Isopropyl nitrate (IPN, 2-propyl nitrate) is a colorless liquid monopropellant. It is used as a diesel cetane improver. IPN is a low-sensitivity explosive, with a detonation velocity of approximately 5400 m/s.[2]

Isopropyl nitrate is extremely flammable and burns with a practically invisible flame. This presents unique hazards in its handling. The flame is significantly less luminous than hydrogen or methanol flame and is only visible due to the turbulent hot air it generates.

Isopropyl nitrate was previously used in a jet engine starting system for military interceptor aircraft, and was known as AVPIN.[3] The exhaust fumes from an AVPIN monopropellant engine may themselves be explosive, if mixed with further air. Early systems, as used on the Gloster Javelin, used a simple pressurising cartridge and had a poor reputation for misfires, including engine-destroying explosions. Nevertheless, Rolls Royce was able to demonstrate that the fuel is extremely stable and that a cannon shell could be fired through a container of it with no dramatic effect.

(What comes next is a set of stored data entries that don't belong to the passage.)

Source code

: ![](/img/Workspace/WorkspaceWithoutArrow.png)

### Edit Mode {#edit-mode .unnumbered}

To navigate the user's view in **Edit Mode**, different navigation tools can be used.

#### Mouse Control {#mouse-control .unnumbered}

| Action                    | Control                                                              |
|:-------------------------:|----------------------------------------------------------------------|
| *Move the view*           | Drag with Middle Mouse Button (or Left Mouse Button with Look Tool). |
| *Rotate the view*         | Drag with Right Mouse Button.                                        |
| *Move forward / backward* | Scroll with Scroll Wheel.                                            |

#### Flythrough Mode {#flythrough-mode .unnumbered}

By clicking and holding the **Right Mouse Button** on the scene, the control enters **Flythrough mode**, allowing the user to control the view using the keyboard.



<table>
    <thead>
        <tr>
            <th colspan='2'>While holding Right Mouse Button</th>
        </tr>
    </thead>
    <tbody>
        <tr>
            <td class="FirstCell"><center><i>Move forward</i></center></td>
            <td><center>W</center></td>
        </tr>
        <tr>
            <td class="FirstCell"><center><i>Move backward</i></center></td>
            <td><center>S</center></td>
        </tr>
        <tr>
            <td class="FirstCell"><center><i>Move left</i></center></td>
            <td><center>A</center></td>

It is officially classed as safe to transport provided it is labelled as flammable.[4] Although engine starters do not require an air supply for their basic operation, air was supplied to later designs, such as that of the English Electric Lightning, by an automatic scavenge pump simply to control these fumes.[3] The history of AVPIN use on the Lightning demonstrated it was both safe and effective in use. The reduced availability of AVPIN is now a restriction on the continued operation of some preserved military aircraft, such as Lightnings in the UK and South Africa and some are thus being converted to electric starting.[5][6]

It has also been used as a fuel for power supply and actuation in guided weapons, notably in the British Royal Navy.[7]